Dream come true with opening of Midhurst vintage tea rooms
It's a dream come true for Clare Barclay as she opens her vintage tea rooms on Rumbolds Hill in Midhurst.
Self taught caterer Clare has bought the former Exclusive Cake Shop and Vintage Tea Room business from Carole Sharp and is preparing to open her first ever business this week under the new name Chantilly Vintage Teas.
It’s daunting and a bit nerve wracking,” said Clare, “but it’s always been a dream of mine to open a vintage tea room. I love the era of the 1940s and 50s. I love the music, the fashion and the way the community lived and I want to bring that to Chantilly Vintage Teas.”
Clare is married to James and the couple have a nine year old daughter Niamh. They currently live in Rustington but are looking to move to Midhurst.
She has taken on board caterer Darren Parkinson to help in the new venture.
She has catered for weddings and other big functions in the past and has also worked in pub kitchens.
“My passion is food. Flavour and presentation are the keys and I love to create the right atmosphere.”
Clare will not be following in the footsteps of the previous business owner and will not be specialising in wedding or celebration cakes.
“The focus for us will be on home-made, hearty and vintage.”
All the cakes will be home-made where possible and she intends to support other West Sussex businesses selling their locally made food and drink.
Among them are Lucy Armstrong who comes from East Wittering and makes Belgian chocolates.
Tea will be supplied by Edgecumbe’s, near Arundel.
The shop will be open six days a week from 10am-5.30pm closing on Mondays. It will serve light lunches and afternoon vintage teas as well as celebration teas for special occasions.

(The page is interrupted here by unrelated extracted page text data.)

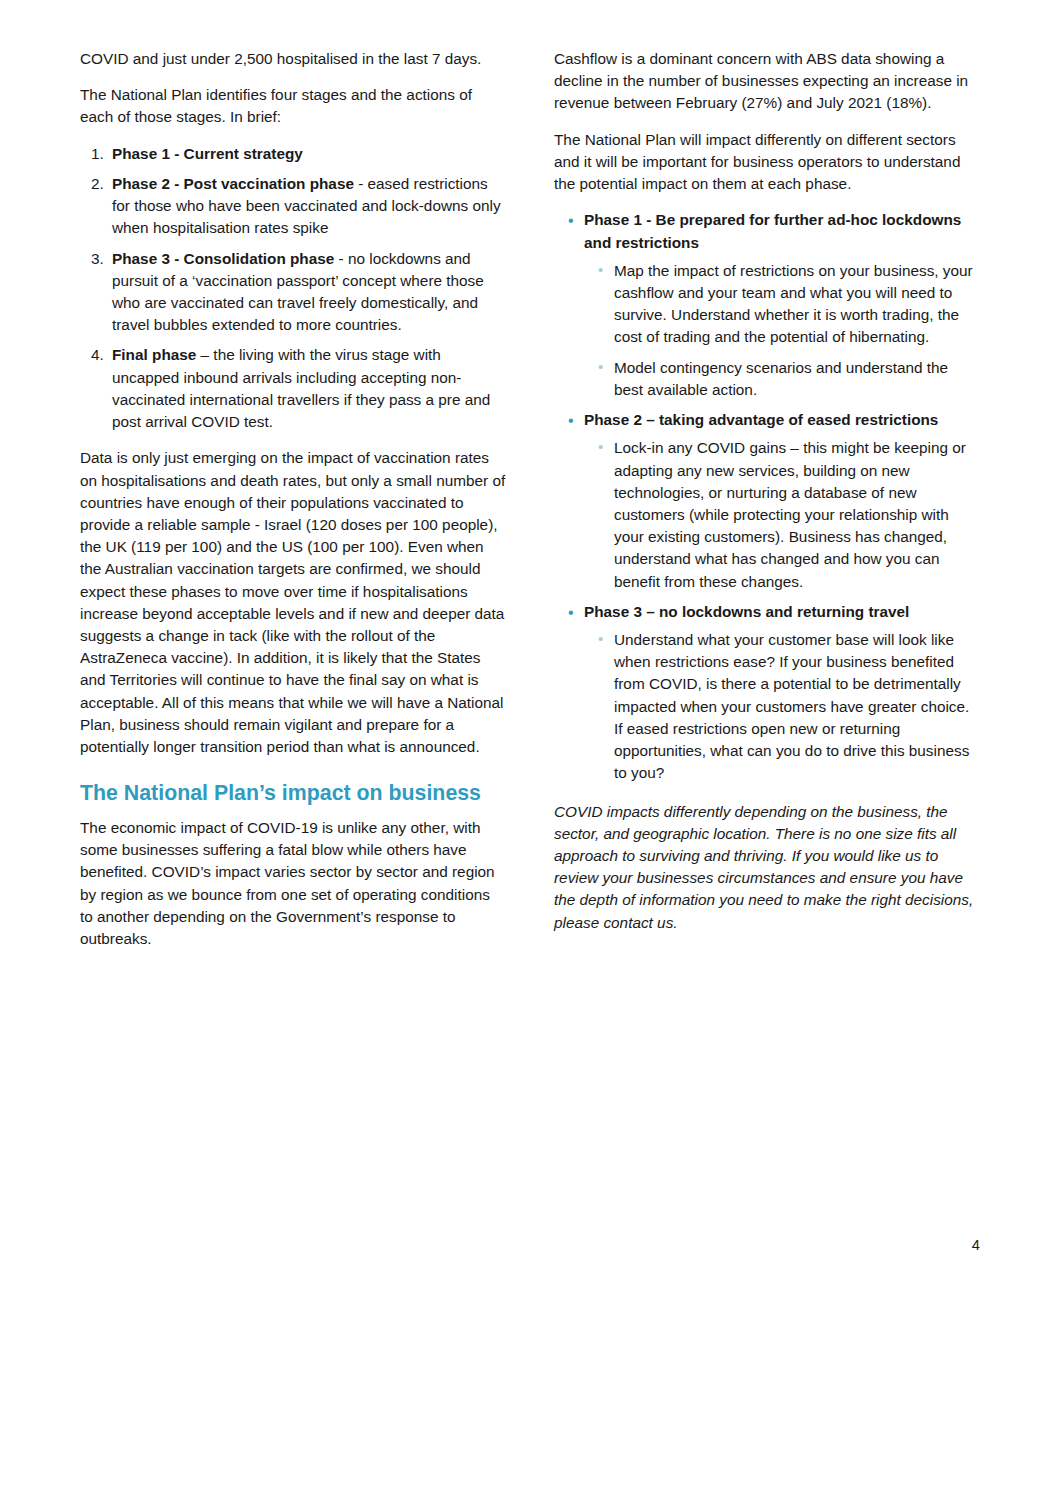COVID and just under 2,500 hospitalised in the last 7 days.
The National Plan identifies four stages and the actions of each of those stages. In brief:
Phase 1 - Current strategy
Phase 2 - Post vaccination phase - eased restrictions for those who have been vaccinated and lock-downs only when hospitalisation rates spike
Phase 3 - Consolidation phase - no lockdowns and pursuit of a ‘vaccination passport’ concept where those who are vaccinated can travel freely domestically, and travel bubbles extended to more countries.
Final phase – the living with the virus stage with uncapped inbound arrivals including accepting non-vaccinated international travellers if they pass a pre and post arrival COVID test.
Data is only just emerging on the impact of vaccination rates on hospitalisations and death rates, but only a small number of countries have enough of their populations vaccinated to provide a reliable sample - Israel (120 doses per 100 people), the UK (119 per 100) and the US (100 per 100). Even when the Australian vaccination targets are confirmed, we should expect these phases to move over time if hospitalisations increase beyond acceptable levels and if new and deeper data suggests a change in tack (like with the rollout of the AstraZeneca vaccine). In addition, it is likely that the States and Territories will continue to have the final say on what is acceptable. All of this means that while we will have a National Plan, business should remain vigilant and prepare for a potentially longer transition period than what is announced.
The National Plan’s impact on business
The economic impact of COVID-19 is unlike any other, with some businesses suffering a fatal blow while others have benefited. COVID’s impact varies sector by sector and region by region as we bounce from one set of operating conditions to another depending on the Government’s response to outbreaks.
Cashflow is a dominant concern with ABS data showing a decline in the number of businesses expecting an increase in revenue between February (27%) and July 2021 (18%).
The National Plan will impact differently on different sectors and it will be important for business operators to understand the potential impact on them at each phase.
Phase 1 - Be prepared for further ad-hoc lockdowns and restrictions
Map the impact of restrictions on your business, your cashflow and your team and what you will need to survive. Understand whether it is worth trading, the cost of trading and the potential of hibernating.
Model contingency scenarios and understand the best available action.
Phase 2 – taking advantage of eased restrictions
Lock-in any COVID gains – this might be keeping or adapting any new services, building on new technologies, or nurturing a database of new customers (while protecting your relationship with your existing customers). Business has changed, understand what has changed and how you can benefit from these changes.
Phase 3 – no lockdowns and returning travel
Understand what your customer base will look like when restrictions ease? If your business benefited from COVID, is there a potential to be detrimentally impacted when your customers have greater choice. If eased restrictions open new or returning opportunities, what can you do to drive this business to you?
COVID impacts differently depending on the business, the sector, and geographic location. There is no one size fits all approach to surviving and thriving. If you would like us to review your businesses circumstances and ensure you have the depth of information you need to make the right decisions, please contact us.
4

Clare has applied for a premises licence to sell alcohol and wants to introduce sing-along evenings once a month featuring the upright piano donated by an elderly man who played it throughout the second world war, which now sits in the new tea room.
“I am introducing the sing-alongs to bring back some of the nostalgia.
“I feel we are losing those sort of gatherings in this country that we used to be so good at,” said Clare.